The Forms of Plato; Theory of Forms

The Forms of Plato

The Platonic philosophy of forms states ideal and perfect forms of things exist in a separate realm, and the physical world is a mere shadow of the perfect universe.  He is quoted ‘In the knowledgeable realm, the form of the good is the last thing to be seen, and it is reached only with difficulty. Once one has seen it, however, one must conclude that it is the cause of all that is correct and beautiful in anything, that it produces both light and its source in the visible realm, and that in the intelligible realm, it controls and provides truth and understanding, so that anyone who is to act sensibly in private or public must see it.”  (Rowe, 215). In the ideal realm, they exist in perfect, timeless and abstract terms. They transcend space and time and pure in all forms. The physical world, according to Plato, is to a lesser extent, a mimic of the spiritual realm. Therefore, Platonic forms are the ideal forms of every object in the world existing in an alternate perfect reality.

Platonic forms exist in separate ideal existence. In this reality, all goodness of everything in the physical world exists in ideal conditions.  He says ‘….and that in the intelligible realm it controls and provides truth and understanding so that anyone who is to act sensibly in private or public must see it.” (Rowe, 215). It exists in an ideal world free of physical changes and sensory manipulation. The ideal existence in a perfect dimension makes them values that can be used to determine how earthly objects and experiences measure up.

Plato suggests that proper knowledge of Forms happens when one realizes perfect forms of everyday experience or ideals. To learn these forms, one would immerse themselves in educating themselves on the ideal realms of everyday life and experiences (Whittaker, 133). The comprehension of the actual reality as it exists in the ideal realm is real knowledge. The philosophers were to guide people on proper forms as they are the standard-bearers of all states’ abilities. Thus, to know the forms, one has to seek knowledge of the ideal of everyday objects and experiences.

There is a good reason to believe in the existence of these forms in an alternate reality. Plato thinks the physical world is full of imperfection, and therefore we should approach it skeptically (Whittaker, 136). It this therefore possible that all the ideals man aspires to exist in ideal forms in a separate reality. Religion and spirituality teach their followers to aspire to piety and righteousness, which exists in pure forms in different realms. It is the closest a justification of Platonic forms. Religious and spiritual leaders would guide followers to seek perfect ways of life. It, therefore, is a confirmation that his philosophical ideas are in existence in some form in an alternate reality.

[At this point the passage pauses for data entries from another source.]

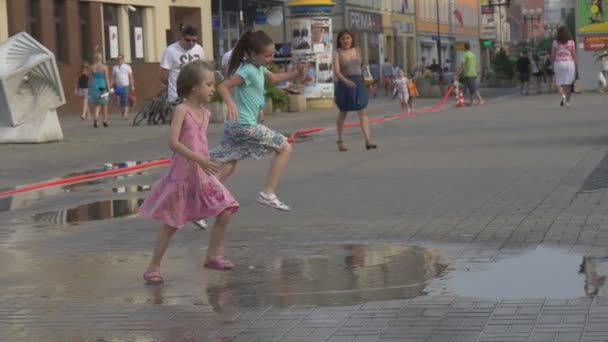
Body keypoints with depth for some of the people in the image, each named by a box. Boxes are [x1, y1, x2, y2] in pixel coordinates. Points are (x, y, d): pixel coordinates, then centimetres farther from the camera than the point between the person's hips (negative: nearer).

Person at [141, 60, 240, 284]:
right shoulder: (182, 110, -14)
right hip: (183, 175, -7)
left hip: (203, 176, 7)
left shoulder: (205, 113, 7)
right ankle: (153, 267, 12)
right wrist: (199, 160, -29)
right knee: (171, 225, 0)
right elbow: (173, 142, -24)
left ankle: (212, 256, 15)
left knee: (226, 212, 1)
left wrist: (207, 165, 14)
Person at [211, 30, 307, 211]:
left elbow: (274, 78, 31)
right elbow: (223, 86, -23)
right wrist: (231, 103, -41)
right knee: (285, 147, 1)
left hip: (235, 125, 10)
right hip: (245, 125, -10)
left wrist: (296, 74, 17)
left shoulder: (258, 68, 13)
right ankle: (268, 193, 1)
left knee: (227, 168, 10)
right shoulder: (248, 70, -17)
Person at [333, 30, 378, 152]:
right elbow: (336, 72, -17)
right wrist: (346, 80, -33)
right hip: (344, 84, -3)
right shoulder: (337, 54, -6)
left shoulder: (357, 51, 7)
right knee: (343, 113, 9)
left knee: (363, 112, -7)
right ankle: (340, 141, 21)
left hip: (359, 83, 3)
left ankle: (368, 140, -12)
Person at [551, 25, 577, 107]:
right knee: (568, 83, 6)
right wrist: (575, 65, 6)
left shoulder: (555, 42, 0)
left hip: (558, 63, -1)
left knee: (559, 83, 4)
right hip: (569, 63, 1)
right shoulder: (571, 42, 1)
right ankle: (567, 100, 6)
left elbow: (553, 55, 1)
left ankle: (563, 95, -22)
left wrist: (553, 65, 10)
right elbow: (574, 55, 0)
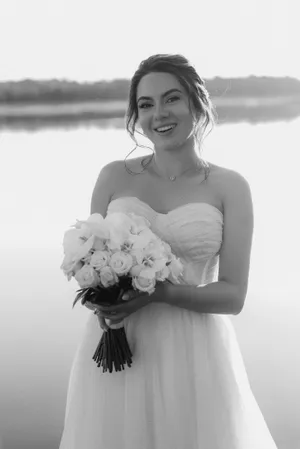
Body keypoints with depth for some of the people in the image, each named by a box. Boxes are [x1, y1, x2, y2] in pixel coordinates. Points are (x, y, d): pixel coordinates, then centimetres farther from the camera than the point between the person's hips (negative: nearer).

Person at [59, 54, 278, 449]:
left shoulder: (229, 187, -3)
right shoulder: (114, 177, 2)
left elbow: (233, 295, -6)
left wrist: (158, 292, -21)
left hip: (194, 355, -1)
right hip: (114, 350, 2)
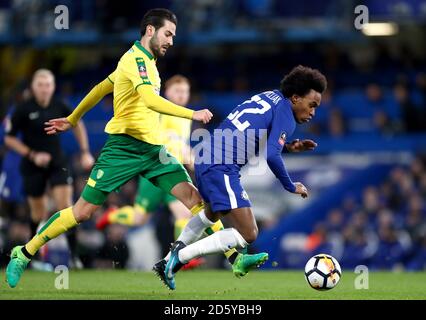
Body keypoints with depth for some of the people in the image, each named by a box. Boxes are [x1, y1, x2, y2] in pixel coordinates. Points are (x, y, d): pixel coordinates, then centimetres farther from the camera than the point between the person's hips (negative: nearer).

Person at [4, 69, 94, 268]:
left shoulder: (59, 107, -3)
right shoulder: (23, 110, -10)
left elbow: (77, 125, 16)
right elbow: (9, 139, -4)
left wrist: (85, 152, 10)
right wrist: (32, 155, -14)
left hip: (57, 163, 1)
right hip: (33, 167, -1)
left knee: (65, 206, -13)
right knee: (39, 213, 6)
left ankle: (74, 254, -12)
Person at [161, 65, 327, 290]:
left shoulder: (270, 96, 17)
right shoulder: (285, 116, -9)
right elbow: (271, 156, -21)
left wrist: (288, 147, 19)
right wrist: (291, 187, -7)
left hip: (204, 159, 10)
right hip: (222, 168, -10)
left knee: (212, 214, 36)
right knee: (248, 235, -10)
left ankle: (168, 261, 35)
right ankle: (181, 256, -10)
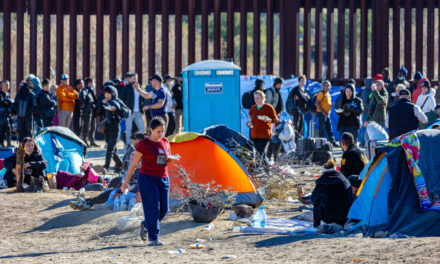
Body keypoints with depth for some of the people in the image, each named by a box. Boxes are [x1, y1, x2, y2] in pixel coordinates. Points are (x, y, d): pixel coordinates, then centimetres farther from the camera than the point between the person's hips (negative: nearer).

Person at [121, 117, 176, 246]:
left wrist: (170, 159, -5)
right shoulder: (143, 144, -7)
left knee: (163, 209, 2)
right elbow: (134, 164, -3)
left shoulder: (165, 142, 9)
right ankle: (153, 238, -6)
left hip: (163, 180, 6)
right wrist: (126, 182, -2)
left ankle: (145, 225, 28)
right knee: (153, 208, -11)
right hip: (147, 179, -6)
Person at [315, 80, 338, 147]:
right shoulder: (321, 93, -12)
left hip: (327, 114, 9)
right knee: (322, 128, -5)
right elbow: (317, 103, -19)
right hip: (322, 114, -9)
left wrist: (328, 112, 13)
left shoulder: (328, 94, 14)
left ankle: (332, 141, 17)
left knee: (329, 129, 12)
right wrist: (323, 112, -19)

It is possible to see platonic forms in our lives. Plato is quoted, “Excellence is not a gift, but a skill that takes practice. We do not act rightly because we are excellent, in fact we achieve excellence by acting rightly.” (Vezina, 101).  We can seek Plato’s forms in our lives by achieving excellence in all our activities. Individuals should work towards their best selves every day of their life. For example, artists should strive to work towards improving their craft each day. In the same way, students should work to being better at everything they do. These ideal forms push the levels of human capability and subscribe to Platonic forms.  This is clear evidence that platonic forms are present in everyday life and experiences

In our lives, seeking religious and spiritual purity and excellence in our daily interactions are examples of Platonic forms. A spiritual person would hold his life to the highest standards required of his faith.  Excellence in leadership is a Platonic form. Good leaders pursue and exhibit the best qualities that society strives to emulate. In doing this, they lead society to greater heights. Individuals still seek to be the best version of themselves. It is an unconscious way of living up to Plato’s forms. In this way humans can view Plato’s philosophy at work in their daily activities.

Conclusions.

.    Plato’s ideal is that knowledge is true, accurate, and timeless. It, therefore, can be used to measure up against traditional knowledge. It is this idea that one should strive to achieve. It is worth noting that critics of the Platonic form believe that understanding can be dynamic; therefore, no ideal exists. In this regard, students should seek to work on the knowledge acquired and improve on it (Vezina, 101).  The pursuit of excellence in all we do is a celebration of Platonic forms. The quest of human beings to be the best at all they do is the way of Plato. The striving to create ideal lives and improve each day is a Platonic quest to be excellent, to be the best that ever lived.